* _DATA PROVIDED_:
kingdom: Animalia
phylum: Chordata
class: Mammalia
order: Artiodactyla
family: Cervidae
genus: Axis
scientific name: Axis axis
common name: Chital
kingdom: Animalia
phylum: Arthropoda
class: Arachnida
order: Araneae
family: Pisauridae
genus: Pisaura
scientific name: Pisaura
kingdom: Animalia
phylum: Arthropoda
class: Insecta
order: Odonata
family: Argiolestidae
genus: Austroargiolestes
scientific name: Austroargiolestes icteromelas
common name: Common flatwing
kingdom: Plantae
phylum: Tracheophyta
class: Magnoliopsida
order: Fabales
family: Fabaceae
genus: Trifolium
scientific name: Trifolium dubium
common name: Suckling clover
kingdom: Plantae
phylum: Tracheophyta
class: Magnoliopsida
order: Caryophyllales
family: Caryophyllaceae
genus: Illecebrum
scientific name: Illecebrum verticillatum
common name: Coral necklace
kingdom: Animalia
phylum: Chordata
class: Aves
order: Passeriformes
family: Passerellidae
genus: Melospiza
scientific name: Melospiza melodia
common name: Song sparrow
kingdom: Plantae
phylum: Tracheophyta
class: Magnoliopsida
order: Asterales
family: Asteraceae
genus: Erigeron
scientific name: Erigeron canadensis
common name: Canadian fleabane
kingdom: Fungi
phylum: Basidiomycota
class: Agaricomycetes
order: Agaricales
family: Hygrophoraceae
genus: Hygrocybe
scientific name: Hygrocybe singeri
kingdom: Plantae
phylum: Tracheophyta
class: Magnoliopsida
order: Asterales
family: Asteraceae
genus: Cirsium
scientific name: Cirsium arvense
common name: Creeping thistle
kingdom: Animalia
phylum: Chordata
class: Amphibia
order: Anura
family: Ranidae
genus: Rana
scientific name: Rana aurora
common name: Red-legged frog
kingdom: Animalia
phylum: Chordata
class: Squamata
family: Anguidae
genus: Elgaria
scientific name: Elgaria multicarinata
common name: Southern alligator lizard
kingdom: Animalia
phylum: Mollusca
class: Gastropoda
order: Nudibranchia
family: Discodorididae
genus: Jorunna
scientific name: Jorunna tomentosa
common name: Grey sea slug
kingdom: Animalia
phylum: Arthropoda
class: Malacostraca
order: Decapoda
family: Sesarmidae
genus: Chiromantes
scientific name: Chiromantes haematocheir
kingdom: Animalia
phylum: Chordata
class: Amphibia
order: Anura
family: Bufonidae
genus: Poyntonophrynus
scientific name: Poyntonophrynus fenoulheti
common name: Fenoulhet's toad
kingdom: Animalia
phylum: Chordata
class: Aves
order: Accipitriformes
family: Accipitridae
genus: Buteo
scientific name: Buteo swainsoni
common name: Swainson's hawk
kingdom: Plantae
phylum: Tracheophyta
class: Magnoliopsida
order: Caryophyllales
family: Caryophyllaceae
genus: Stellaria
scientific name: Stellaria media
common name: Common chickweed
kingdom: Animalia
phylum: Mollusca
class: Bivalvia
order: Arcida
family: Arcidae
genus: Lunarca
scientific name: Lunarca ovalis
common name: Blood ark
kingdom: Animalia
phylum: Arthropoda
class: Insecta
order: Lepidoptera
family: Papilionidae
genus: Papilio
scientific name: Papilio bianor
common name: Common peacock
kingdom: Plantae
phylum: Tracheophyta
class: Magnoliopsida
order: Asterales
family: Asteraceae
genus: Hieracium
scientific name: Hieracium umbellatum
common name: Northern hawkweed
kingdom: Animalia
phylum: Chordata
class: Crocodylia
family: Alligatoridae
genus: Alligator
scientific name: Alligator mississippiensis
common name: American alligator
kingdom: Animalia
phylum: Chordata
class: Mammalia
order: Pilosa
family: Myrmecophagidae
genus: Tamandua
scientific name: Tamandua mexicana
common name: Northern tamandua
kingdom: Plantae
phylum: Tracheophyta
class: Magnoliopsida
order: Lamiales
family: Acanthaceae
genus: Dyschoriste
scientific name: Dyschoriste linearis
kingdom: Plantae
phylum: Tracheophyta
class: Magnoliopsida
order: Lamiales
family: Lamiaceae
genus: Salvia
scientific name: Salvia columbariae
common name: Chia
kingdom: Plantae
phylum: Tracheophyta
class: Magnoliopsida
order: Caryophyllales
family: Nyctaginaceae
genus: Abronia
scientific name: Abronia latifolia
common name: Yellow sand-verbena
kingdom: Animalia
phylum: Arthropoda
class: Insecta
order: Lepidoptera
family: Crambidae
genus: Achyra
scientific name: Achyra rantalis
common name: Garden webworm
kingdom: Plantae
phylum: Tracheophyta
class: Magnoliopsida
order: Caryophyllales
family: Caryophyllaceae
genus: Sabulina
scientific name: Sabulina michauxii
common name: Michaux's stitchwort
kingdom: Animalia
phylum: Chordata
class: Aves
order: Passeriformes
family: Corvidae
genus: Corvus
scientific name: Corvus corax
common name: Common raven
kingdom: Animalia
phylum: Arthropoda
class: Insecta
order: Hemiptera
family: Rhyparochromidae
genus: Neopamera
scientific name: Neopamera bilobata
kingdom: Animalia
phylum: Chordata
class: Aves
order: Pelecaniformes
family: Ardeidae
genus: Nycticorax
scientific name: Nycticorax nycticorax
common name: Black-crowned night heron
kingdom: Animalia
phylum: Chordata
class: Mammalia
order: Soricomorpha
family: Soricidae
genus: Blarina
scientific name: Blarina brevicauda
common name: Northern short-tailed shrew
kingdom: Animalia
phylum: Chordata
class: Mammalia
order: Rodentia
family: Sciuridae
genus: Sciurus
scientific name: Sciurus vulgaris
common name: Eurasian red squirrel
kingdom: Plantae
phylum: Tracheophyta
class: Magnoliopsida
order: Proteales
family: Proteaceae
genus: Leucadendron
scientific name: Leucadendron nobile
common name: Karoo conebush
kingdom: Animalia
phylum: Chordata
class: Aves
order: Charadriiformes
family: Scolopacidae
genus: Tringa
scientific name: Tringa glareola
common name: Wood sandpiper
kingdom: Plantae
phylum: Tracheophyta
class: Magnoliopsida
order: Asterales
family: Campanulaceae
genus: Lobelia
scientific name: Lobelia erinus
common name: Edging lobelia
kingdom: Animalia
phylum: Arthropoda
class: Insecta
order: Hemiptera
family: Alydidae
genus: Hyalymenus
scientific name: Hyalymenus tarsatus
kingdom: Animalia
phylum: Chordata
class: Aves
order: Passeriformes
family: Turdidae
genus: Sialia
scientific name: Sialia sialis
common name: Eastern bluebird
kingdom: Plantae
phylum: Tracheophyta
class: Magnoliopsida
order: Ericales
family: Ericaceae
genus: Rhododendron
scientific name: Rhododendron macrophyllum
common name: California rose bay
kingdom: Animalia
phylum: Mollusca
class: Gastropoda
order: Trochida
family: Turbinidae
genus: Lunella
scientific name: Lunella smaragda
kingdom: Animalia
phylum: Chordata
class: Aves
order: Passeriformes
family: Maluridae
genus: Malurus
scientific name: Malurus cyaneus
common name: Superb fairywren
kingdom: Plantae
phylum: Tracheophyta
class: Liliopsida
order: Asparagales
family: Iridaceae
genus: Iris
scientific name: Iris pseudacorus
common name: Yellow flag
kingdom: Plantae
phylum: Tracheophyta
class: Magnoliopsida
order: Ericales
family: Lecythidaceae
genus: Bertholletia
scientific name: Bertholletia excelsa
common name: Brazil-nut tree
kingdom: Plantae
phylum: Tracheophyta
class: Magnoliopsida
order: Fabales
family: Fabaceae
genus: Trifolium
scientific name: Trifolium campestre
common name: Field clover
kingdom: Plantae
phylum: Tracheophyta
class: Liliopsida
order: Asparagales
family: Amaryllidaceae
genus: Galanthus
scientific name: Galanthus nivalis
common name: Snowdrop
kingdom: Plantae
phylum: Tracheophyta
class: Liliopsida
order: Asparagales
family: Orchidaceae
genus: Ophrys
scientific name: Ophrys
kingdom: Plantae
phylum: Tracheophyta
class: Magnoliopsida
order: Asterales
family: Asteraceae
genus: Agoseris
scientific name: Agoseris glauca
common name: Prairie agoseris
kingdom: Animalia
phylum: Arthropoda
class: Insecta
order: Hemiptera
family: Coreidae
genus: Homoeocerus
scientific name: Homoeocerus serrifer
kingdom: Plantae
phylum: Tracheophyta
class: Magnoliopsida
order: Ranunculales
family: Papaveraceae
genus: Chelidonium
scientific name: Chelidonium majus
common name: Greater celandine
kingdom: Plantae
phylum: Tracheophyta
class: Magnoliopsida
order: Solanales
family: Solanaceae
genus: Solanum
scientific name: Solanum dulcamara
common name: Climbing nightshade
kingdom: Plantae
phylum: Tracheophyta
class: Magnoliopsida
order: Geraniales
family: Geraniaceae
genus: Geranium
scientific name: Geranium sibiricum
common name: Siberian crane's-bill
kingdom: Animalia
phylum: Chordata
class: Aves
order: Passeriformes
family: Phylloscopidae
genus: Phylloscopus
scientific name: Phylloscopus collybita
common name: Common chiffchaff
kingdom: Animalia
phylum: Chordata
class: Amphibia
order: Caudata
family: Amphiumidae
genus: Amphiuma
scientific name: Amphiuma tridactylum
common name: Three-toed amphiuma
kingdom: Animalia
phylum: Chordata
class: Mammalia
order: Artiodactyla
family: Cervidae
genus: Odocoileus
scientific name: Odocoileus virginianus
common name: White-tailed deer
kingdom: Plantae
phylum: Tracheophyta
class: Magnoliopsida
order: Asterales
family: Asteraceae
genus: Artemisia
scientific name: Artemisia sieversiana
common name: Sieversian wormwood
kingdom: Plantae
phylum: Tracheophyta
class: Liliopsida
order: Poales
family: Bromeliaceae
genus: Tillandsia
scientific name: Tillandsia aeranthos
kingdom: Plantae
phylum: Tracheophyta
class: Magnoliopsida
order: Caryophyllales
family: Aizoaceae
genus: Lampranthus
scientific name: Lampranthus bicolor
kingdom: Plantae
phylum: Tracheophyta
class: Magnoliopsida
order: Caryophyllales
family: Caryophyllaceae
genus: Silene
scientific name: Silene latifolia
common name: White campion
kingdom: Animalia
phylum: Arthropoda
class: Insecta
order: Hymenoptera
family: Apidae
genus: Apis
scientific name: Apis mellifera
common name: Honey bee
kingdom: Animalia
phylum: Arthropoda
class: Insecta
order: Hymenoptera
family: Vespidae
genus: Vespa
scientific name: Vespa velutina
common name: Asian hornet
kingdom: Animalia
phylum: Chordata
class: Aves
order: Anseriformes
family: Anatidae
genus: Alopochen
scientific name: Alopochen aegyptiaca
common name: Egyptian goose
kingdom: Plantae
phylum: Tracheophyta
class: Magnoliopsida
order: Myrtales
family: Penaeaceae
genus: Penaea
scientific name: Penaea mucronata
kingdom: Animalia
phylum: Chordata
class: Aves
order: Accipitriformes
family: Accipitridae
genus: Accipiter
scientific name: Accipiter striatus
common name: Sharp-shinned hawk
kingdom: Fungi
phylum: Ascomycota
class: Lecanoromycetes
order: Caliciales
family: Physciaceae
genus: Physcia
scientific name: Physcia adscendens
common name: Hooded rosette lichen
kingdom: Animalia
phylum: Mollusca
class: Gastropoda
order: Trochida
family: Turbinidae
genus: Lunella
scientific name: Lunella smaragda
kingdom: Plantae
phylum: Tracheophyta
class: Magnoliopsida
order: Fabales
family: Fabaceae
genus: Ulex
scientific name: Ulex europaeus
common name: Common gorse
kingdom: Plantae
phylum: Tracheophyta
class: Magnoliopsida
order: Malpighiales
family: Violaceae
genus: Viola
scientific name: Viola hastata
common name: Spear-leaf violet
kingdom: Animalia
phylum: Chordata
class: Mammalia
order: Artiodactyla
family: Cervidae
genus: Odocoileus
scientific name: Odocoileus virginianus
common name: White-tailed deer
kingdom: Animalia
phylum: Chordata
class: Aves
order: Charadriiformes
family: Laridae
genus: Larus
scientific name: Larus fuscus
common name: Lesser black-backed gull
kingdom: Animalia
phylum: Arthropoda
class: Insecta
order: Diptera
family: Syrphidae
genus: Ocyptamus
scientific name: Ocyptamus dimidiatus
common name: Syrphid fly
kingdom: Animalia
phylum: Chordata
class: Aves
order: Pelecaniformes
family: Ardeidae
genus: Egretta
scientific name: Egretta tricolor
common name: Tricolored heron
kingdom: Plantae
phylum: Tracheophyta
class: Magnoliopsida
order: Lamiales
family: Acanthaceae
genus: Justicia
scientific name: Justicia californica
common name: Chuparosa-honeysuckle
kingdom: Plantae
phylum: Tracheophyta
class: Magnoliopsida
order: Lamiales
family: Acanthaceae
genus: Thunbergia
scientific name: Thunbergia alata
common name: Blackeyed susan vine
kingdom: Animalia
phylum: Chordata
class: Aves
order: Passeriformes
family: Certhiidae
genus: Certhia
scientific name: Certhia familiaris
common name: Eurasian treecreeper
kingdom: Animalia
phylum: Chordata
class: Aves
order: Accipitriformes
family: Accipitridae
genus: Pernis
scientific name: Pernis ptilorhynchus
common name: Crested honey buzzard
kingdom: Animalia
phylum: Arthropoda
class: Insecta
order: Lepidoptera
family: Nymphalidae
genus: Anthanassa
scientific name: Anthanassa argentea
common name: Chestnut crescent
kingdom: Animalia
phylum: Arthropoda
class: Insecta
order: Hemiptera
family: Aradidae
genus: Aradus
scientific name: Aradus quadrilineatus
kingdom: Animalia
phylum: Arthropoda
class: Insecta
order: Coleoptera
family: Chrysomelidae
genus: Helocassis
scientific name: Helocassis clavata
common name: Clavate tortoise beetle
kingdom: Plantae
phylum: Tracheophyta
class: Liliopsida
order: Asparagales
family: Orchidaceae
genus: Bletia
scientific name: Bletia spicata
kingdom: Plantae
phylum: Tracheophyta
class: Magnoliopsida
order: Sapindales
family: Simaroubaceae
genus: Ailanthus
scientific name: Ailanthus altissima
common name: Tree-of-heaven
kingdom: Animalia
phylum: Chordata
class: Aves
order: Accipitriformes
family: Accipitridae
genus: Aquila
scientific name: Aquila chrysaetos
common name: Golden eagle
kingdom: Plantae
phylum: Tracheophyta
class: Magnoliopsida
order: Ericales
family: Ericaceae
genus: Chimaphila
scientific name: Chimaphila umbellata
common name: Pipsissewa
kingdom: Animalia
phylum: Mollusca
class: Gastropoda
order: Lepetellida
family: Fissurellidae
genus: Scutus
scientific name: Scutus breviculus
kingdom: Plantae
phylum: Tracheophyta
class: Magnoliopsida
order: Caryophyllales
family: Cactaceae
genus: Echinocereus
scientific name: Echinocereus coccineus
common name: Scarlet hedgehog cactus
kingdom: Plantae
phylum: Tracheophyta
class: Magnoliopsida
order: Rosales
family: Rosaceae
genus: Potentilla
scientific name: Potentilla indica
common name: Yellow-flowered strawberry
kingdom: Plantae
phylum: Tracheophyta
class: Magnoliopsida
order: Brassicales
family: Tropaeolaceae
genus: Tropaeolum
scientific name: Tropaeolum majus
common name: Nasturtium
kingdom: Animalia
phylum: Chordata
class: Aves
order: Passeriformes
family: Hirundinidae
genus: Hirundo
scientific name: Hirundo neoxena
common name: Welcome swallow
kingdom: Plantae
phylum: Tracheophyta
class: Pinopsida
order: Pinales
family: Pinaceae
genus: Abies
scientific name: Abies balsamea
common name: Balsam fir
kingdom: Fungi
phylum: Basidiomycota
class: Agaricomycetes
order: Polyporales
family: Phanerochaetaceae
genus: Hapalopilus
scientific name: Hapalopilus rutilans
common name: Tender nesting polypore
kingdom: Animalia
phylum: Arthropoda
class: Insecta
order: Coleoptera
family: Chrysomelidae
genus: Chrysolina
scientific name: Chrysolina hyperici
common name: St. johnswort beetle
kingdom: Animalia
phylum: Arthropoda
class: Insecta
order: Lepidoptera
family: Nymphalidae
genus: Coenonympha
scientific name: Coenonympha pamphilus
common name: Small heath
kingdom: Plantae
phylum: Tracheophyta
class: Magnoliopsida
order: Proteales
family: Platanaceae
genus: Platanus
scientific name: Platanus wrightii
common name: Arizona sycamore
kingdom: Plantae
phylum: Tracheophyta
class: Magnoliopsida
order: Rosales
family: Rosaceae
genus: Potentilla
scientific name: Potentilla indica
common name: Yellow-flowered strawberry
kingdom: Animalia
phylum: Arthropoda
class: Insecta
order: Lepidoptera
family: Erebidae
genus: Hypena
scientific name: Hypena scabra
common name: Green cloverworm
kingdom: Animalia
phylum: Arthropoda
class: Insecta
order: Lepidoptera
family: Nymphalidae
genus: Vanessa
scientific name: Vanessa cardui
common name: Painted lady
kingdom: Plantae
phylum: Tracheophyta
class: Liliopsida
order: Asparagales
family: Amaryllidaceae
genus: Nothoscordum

* _GIVEN PROBLEM_:
Please lay out the part of the rows above that opens with the line containing "scientific name: Ocyptamus dimidiatus" and closes with the line containing "common name: Pipsissewa" as a numbered list, both of those lines included and blank lines left out.

* _CORRECT OUTPUT_:
1. scientific name: Ocyptamus dimidiatus
2. common name: Syrphid fly
3. kingdom: Animalia
4. phylum: Chordata
5. class: Aves
6. order: Pelecaniformes
7. family: Ardeidae
8. genus: Egretta
9. scientific name: Egretta tricolor
10. common name: Tricolored heron
11. kingdom: Plantae
12. phylum: Tracheophyta
13. class: Magnoliopsida
14. order: Lamiales
15. family: Acanthaceae
16. genus: Justicia
17. scientific name: Justicia californica
18. common name: Chuparosa-honeysuckle
19. kingdom: Plantae
20. phylum: Tracheophyta
21. class: Magnoliopsida
22. order: Lamiales
23. family: Acanthaceae
24. genus: Thunbergia
25. scientific name: Thunbergia alata
26. common name: Blackeyed susan vine
27. kingdom: Animalia
28. phylum: Chordata
29. class: Aves
30. order: Passeriformes
31. family: Certhiidae
32. genus: Certhia
33. scientific name: Certhia familiaris
34. common name: Eurasian treecreeper
35. kingdom: Animalia
36. phylum: Chordata
37. class: Aves
38. order: Accipitriformes
39. family: Accipitridae
40. genus: Pernis
41. scientific name: Pernis ptilorhynchus
42. common name: Crested honey buzzard
43. kingdom: Animalia
44. phylum: Arthropoda
45. class: Insecta
46. order: Lepidoptera
47. family: Nymphalidae
48. genus: Anthanassa
49. scientific name: Anthanassa argentea
50. common name: Chestnut crescent
51. kingdom: Animalia
52. phylum: Arthropoda
53. class: Insecta
54. order: Hemiptera
55. family: Aradidae
56. genus: Aradus
57. scientific name: Aradus quadrilineatus
58. kingdom: Animalia
59. phylum: Arthropoda
60. class: Insecta
61. order: Coleoptera
62. family: Chrysomelidae
63. genus: Helocassis
64. scientific name: Helocassis clavata
65. common name: Clavate tortoise beetle
66. kingdom: Plantae
67. phylum: Tracheophyta
68. class: Liliopsida
69. order: Asparagales
70. family: Orchidaceae
71. genus: Bletia
72. scientific name: Bletia spicata
73. kingdom: Plantae
74. phylum: Tracheophyta
75. class: Magnoliopsida
76. order: Sapindales
77. family: Simaroubaceae
78. genus: Ailanthus
79. scientific name: Ailanthus altissima
80. common name: Tree-of-heaven
81. kingdom: Animalia
82. phylum: Chordata
83. class: Aves
84. order: Accipitriformes
85. family: Accipitridae
86. genus: Aquila
87. scientific name: Aquila chrysaetos
88. common name: Golden eagle
89. kingdom: Plantae
90. phylum: Tracheophyta
91. class: Magnoliopsida
92. order: Ericales
93. family: Ericaceae
94. genus: Chimaphila
95. scientific name: Chimaphila umbellata
96. common name: Pipsissewa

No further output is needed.